(Beginning of Records to use)

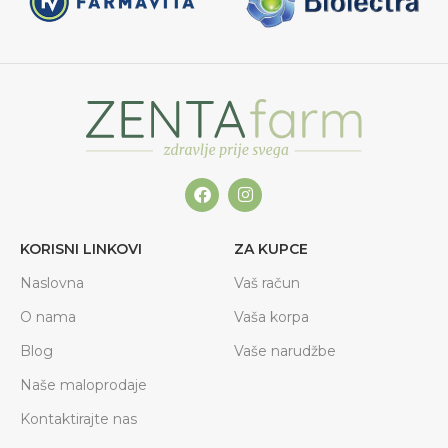
KORISNI LINKOVI
ZA KUPCE
Naslovna
Vaš račun
O nama
Vaša korpa
Blog
Vaše narudžbe
Naše maloprodaje
Kontaktirajte nas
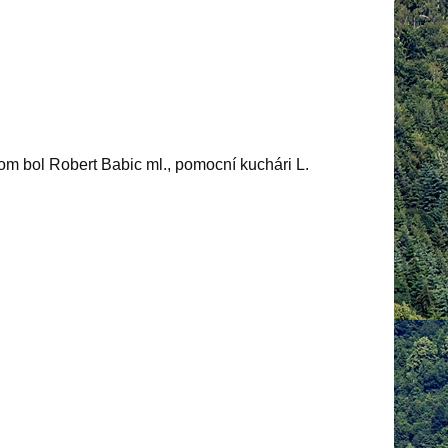
rom bol Robert Babic ml., pomocní kuchári L.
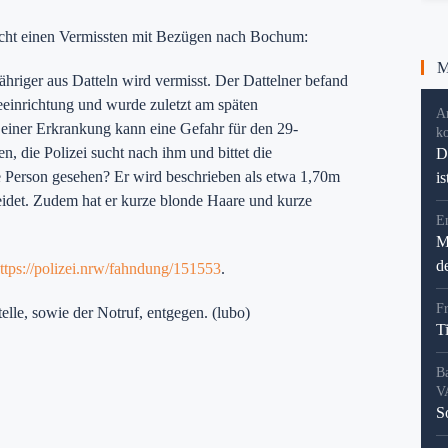
ucht einen Vermissten mit Bezügen nach Bochum:
Me
ähriger aus Datteln wird vermisst. Der Dattelner befand
eeinrichtung und wurde zuletzt am späten
A
iner Erkrankung kann eine Gefahr für den 29-
k
n, die Polizei sucht nach ihm und bittet die
D
ie Person gesehen? Er wird beschrieben als etwa 1,70m
i
eidet. Zudem hat er kurze blonde Haare und kurze
En
M
d
ttps://polizei.nrw/fahndung/151553
.
F
elle, sowie der Notruf, entgegen. (lubo)
T
B
V
S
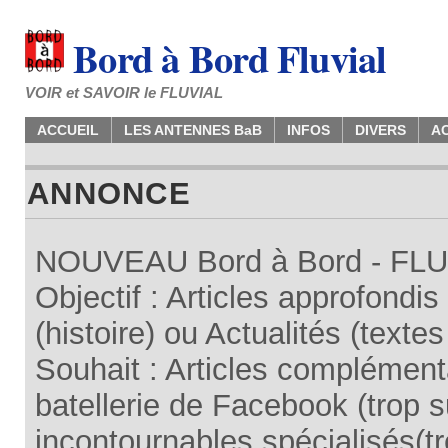
Bord à Bord Fluvial
VOIR et SAVOIR le FLUVIAL
ACCUEIL
LES ANTENNES BaB
INFOS
DIVERS
A
ANNONCE
NOUVEAU Bord à Bord - FLUV
Objectif : Articles approfondi
(histoire) ou Actualités (texte
Souhait : Articles complémenta
batellerie de Facebook (trop su
incontournables spécialisés(tr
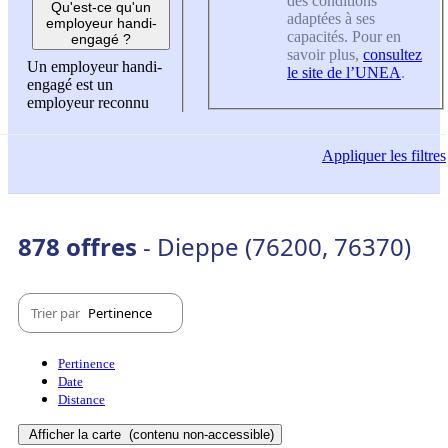
des conditions
Qu'est-ce qu'un
adaptées à ses
employeur handi-
capacités. Pour en
engagé ?
savoir plus,
consultez
Un employeur handi-
le site de l’UNEA
.
engagé est un
employeur reconnu
Appliquer
les filtres
878 offres
- Dieppe (76200, 76370)
Trier par
Pertinence
Pertinence
Date
Distance
Afficher la carte
(contenu non-accessible)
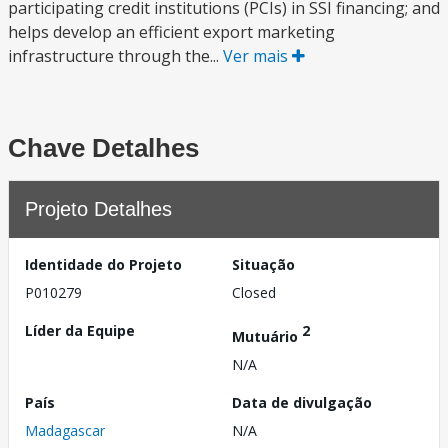
participating credit institutions (PCIs) in SSI financing; and
helps develop an efficient export marketing
infrastructure through the...
Ver mais
Chave Detalhes
Projeto Detalhes
Identidade do Projeto
Situação
P010279
Closed
Líder da Equipe
2
Mutuário
N/A
País
Data de divulgação
Madagascar
N/A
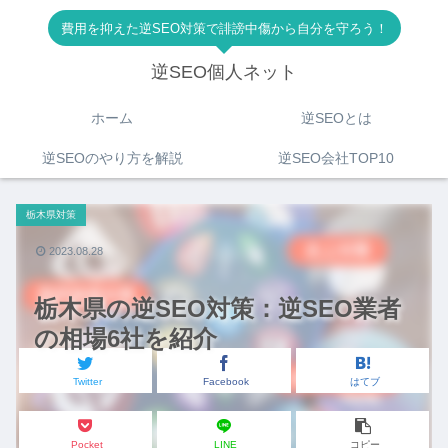
費用を抑えた逆SEO対策で誹謗中傷から自分を守ろう！
逆SEO個人ネット
ホーム
逆SEOとは
逆SEOのやり方を解説
逆SEO会社TOP10
栃木県対策
2023.08.28
栃木県の逆SEO対策：逆SEO業者
の相場6社を紹介
Twitter
Facebook
はてブ
Pocket
LINE
コピー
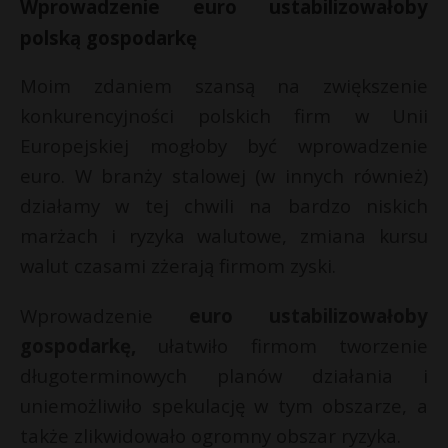
Wprowadzenie euro ustabilizowałoby
polską gospodarkę
Moim zdaniem szansą na zwiększenie
konkurencyjności polskich firm w Unii
Europejskiej mogłoby być wprowadzenie
euro. W branży stalowej (w innych również)
działamy w tej chwili na bardzo niskich
marżach i ryzyka walutowe, zmiana kursu
walut czasami zżerają firmom zyski.
Wprowadzenie
euro ustabilizowałoby
gospodarkę,
ułatwiło firmom tworzenie
długoterminowych planów działania i
uniemożliwiło spekulację w tym obszarze, a
także zlikwidowało ogromny obszar ryzyka.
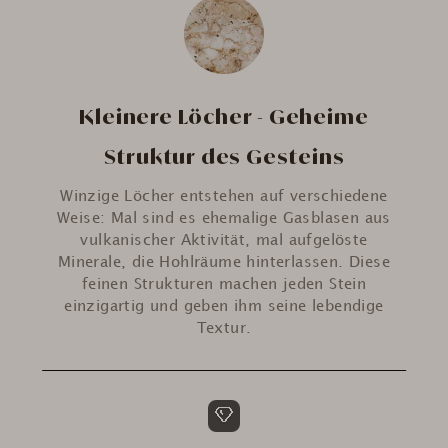
Kleinere Löcher - Geheime
Struktur des Gesteins
Winzige Löcher entstehen auf verschiedene
Weise: Mal sind es ehemalige Gasblasen aus
vulkanischer Aktivität, mal aufgelöste
Minerale, die Hohlräume hinterlassen. Diese
feinen Strukturen machen jeden Stein
einzigartig und geben ihm seine lebendige
Textur.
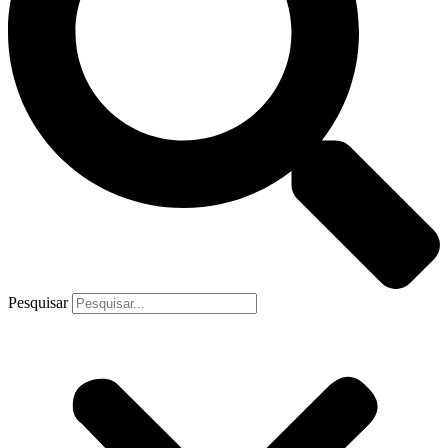
Pesquisar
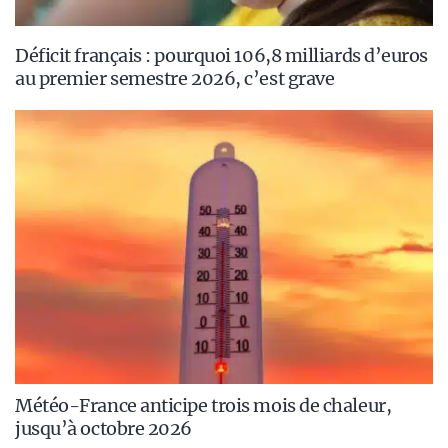
Déficit français : pourquoi 106,8 milliards d’euros
au premier semestre 2026, c’est grave
Météo-France anticipe trois mois de chaleur,
jusqu’à octobre 2026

(End of Records to use)

> **Required work**: Turn the text from all of the items above into a Markdown table with the columns "Row" and "Line," one numbered row per line, skipping blank lines. Leave the pictures out of your answer.

> **Your response**:
| Row | Line |
|---|---|
| 1 | KORISNI LINKOVI |
| 2 | ZA KUPCE |
| 3 | Naslovna |
| 4 | Vaš račun |
| 5 | O nama |
| 6 | Vaša korpa |
| 7 | Blog |
| 8 | Vaše narudžbe |
| 9 | Naše maloprodaje |
| 10 | Kontaktirajte nas |
| 11 | rom bol Robert Babic ml., pomocní kuchári L. |
| 12 | ucht einen Vermissten mit Bezügen nach Bochum: |
| 13 | Me |
| 14 | ähriger aus Datteln wird vermisst. Der Dattelner befand |
| 15 | eeinrichtung und wurde zuletzt am späten |
| 16 | A |
| 17 | iner Erkrankung kann eine Gefahr für den 29- |
| 18 | k |
| 19 | n, die Polizei sucht nach ihm und bittet die |
| 20 | D |
| 21 | ie Person gesehen? Er wird beschrieben als etwa 1,70m |
| 22 | i |
| 23 | eidet. Zudem hat er kurze blonde Haare und kurze |
| 24 | En |
| 25 | M |
| 26 | d |
| 27 | ttps://polizei.nrw/fahndung/151553 |
| 28 | . |
| 29 | F |
| 30 | elle, sowie der Notruf, entgegen. (lubo) |
| 31 | T |
| 32 | B |
| 33 | V |
| 34 | S |
| 35 | Bord à Bord Fluvial |
| 36 | VOIR et SAVOIR le FLUVIAL |
| 37 | ACCUEIL |
| 38 | LES ANTENNES BaB |
| 39 | INFOS |
| 40 | DIVERS |
| 41 | A |
| 42 | ANNONCE |
| 43 | NOUVEAU Bord à Bord - FLUV |
| 44 | Objectif : Articles approfondi |
| 45 | (histoire) ou Actualités (texte |
| 46 | Souhait : Articles complémenta |
| 47 | batellerie de Facebook (trop su |
| 48 | incontournables spécialisés(tr |
| 49 | des conditions |
| 50 | Qu'est-ce qu'un |
| 51 | adaptées à ses |
| 52 | employeur handi- |
| 53 | capacités. Pour en |
| 54 | engagé ? |
| 55 | savoir plus, |
| 56 | consultez |
| 57 | Un employeur handi- |
| 58 | le site de l’UNEA |
| 59 | . |
| 60 | engagé est un |
| 61 | employeur reconnu |
| 62 | Appliquer |
| 63 | les filtres |
| 64 | 878 offres |
| 65 | - Dieppe (76200, 76370) |
| 66 | Trier par |
| 67 | Pertinence |
| 68 | Pertinence |
| 69 | Date |
| 70 | Distance |
| 71 | Afficher la carte |
| 72 | (contenu non-accessible) |
| 73 | participating credit institutions (PCIs) in SSI financing; and |
| 74 | helps develop an efficient export marketing |
| 75 | infrastructure through the... |
| 76 | Ver mais |
| 77 | Chave Detalhes |
| 78 | Projeto Detalhes |
| 79 | Identidade do Projeto |
| 80 | Situação |
| 81 | P010279 |
| 82 | Closed |
| 83 | Líder da Equipe |
| 84 | 2 |
| 85 | Mutuário |
| 86 | N/A |
| 87 | País |
| 88 | Data de divulgação |
| 89 | Madagascar |
| 90 | N/A |
| 91 | 費用を抑えた逆SEO対策で誹謗中傷から自分を守ろう！ |
| 92 | 逆SEO個人ネット |
| 93 | ホーム |
| 94 | 逆SEOとは |
| 95 | 逆SEOのやり方を解説 |
| 96 | 逆SEO会社TOP10 |
| 97 | 栃木県対策 |
| 98 | 2023.08.28 |
| 99 | 栃木県の逆SEO対策：逆SEO業者 |
| 100 | の相場6社を紹介 |
| 101 | Twitter |
| 102 | Facebook |
| 103 | はてブ |
| 104 | Pocket |
| 105 | LINE |
| 106 | コピー |
| 107 | Wprowadzenie euro ustabilizowałoby |
| 108 | polską gospodarkę |
| 109 | Moim zdaniem szansą na zwiększenie |
| 110 | konkurencyjności polskich firm w Unii |
| 111 | Europejskiej mogłoby być wprowadzenie |
| 112 | euro. W branży stalowej (w innych również) |
| 113 | działamy w tej chwili na bardzo niskich |
| 114 | marżach i ryzyka walutowe, zmiana kursu |
| 115 | walut czasami zżerają firmom zyski. |
| 116 | Wprowadzenie |
| 117 | euro ustabilizowałoby |
| 118 | gospodarkę, |
| 119 | ułatwiło firmom tworzenie |
| 120 | długoterminowych planów działania i |
| 121 | uniemożliwiło spekulację w tym obszarze, a |
| 122 | także zlikwidowało ogromny obszar ryzyka. |
| 123 | Kleinere Löcher - Geheime |
| 124 | Struktur des Gesteins |
| 125 | Winzige Löcher entstehen auf verschiedene |
| 126 | Weise: Mal sind es ehemalige Gasblasen aus |
| 127 | vulkanischer Aktivität, mal aufgelöste |
| 128 | Minerale, die Hohlräume hinterlassen. Diese |
| 129 | feinen Strukturen machen jeden Stein |
| 130 | einzigartig und geben ihm seine lebendige |
| 131 | Textur. |
| 132 | Pesquisar |
| 133 | Déficit français : pourquoi 106,8 milliards d’euros |
| 134 | au premier semestre 2026, c’est grave |
| 135 | Météo-France anticipe trois mois de chaleur, |
| 136 | jusqu’à octobre 2026 |